It is an ethical issue and places the firm in a bad position. When you talk to an attorney and have a question, you have an absolute right to know what is in your best interest and it is our obligation to give you an honest answer. What you do with the information is up to you but, again, we must give it to you. If your spouse has a question, he or she has the same right and his or her attorney has the same obligation. To do anything less would be a violation of an attorney's ethical responsibility. I have no problem when a client wants to take less or is getting more than they are entitled to for whatever reason. And if a spouse decides not to see an attorney, I cannot require it. But we cannot represent both parties and can only really talk to the person who consults with us.

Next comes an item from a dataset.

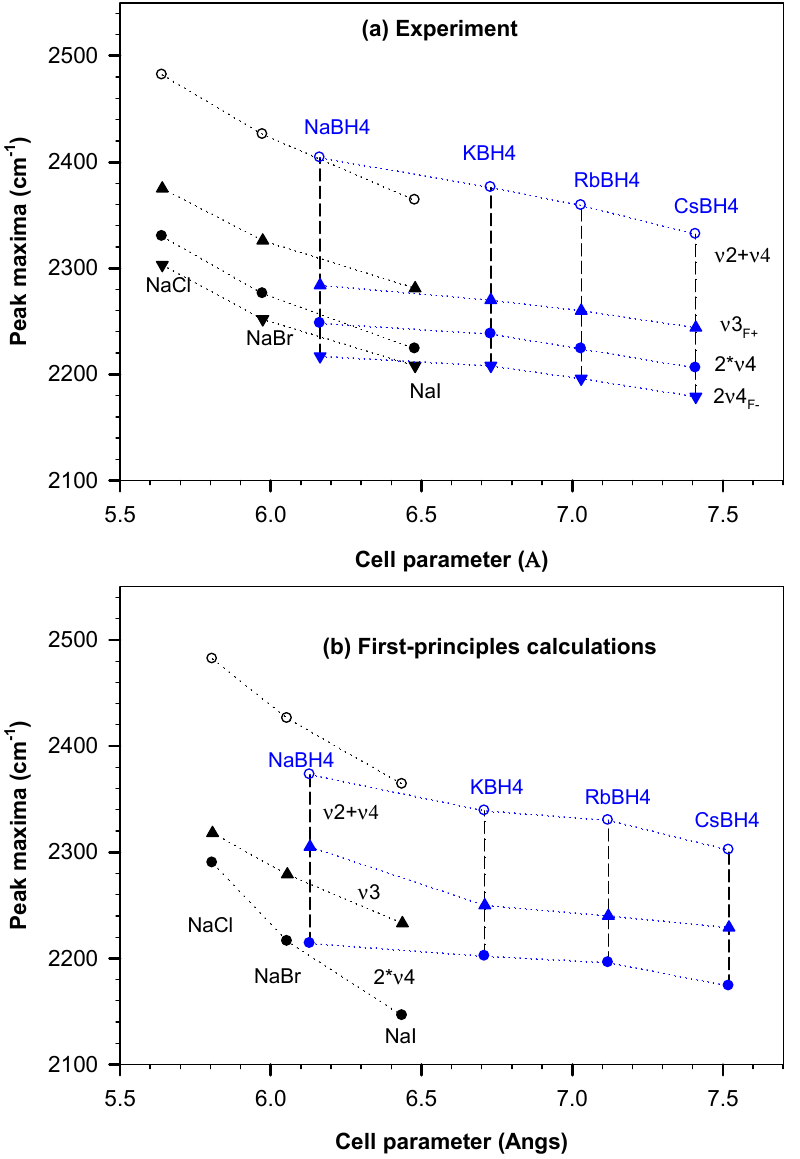
Figure 7. ( a ) Experimental peak positions of v 4 expressed in the term of 2*v 4 , 2v 4F − , v 3F+ ( F − , F+ denotes the Fermi − resonance effect) and v 2 + v 4 of i-BH 4 − in NaX, X = Cl, Br, I and MBH 4 (taken from Renaudin et al. [32]) as a function of the cell parameter a 0 . ( b ) Calculated (first principles) peak positions of BH 4 − anion in Na(BH 4 ) 0.25 X 0.75 with X = Cl, Br, I and MBH 4 , M = Na, K, Rb, Cs as a function of calculated unit cell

I understand how people are confused. There are a couple methods that I know about to take the court battles out of the mix. But that does not necessarily remove the attorneys. There is the collaborative law process. That is where the parties sign an agreement to openly and honestly negotiate a settlement and agree to keep the case out of court. The parties and their attorneys meet to discuss the issues and develop solutions together.

Another method of proceeding through a divorce is mediation. The parties meet with a mediator to negotiate a resolution. Again, they agree to be open and work together. Once the parties come up with an agreement, the mediator reduces it to writing and gives them copies to discuss with their attorneys.

At least this is what I know about these two method. I feel it important to say I'm not trained or certified in either of these methods and I've explained the extent of my knowledge. The bottom-line is, as I understand it, parties still have separate legal counsel if they want representation even in the most cooperative processes.

We welcome people who want to work things out without the need of a court battle. For ethical reasons, we cannot represent or even appear to represent both parties to a divorce. It is a good thing if you are looking for an attorney to work with you, your spouse, and spouse's attorney in an open and respectful way.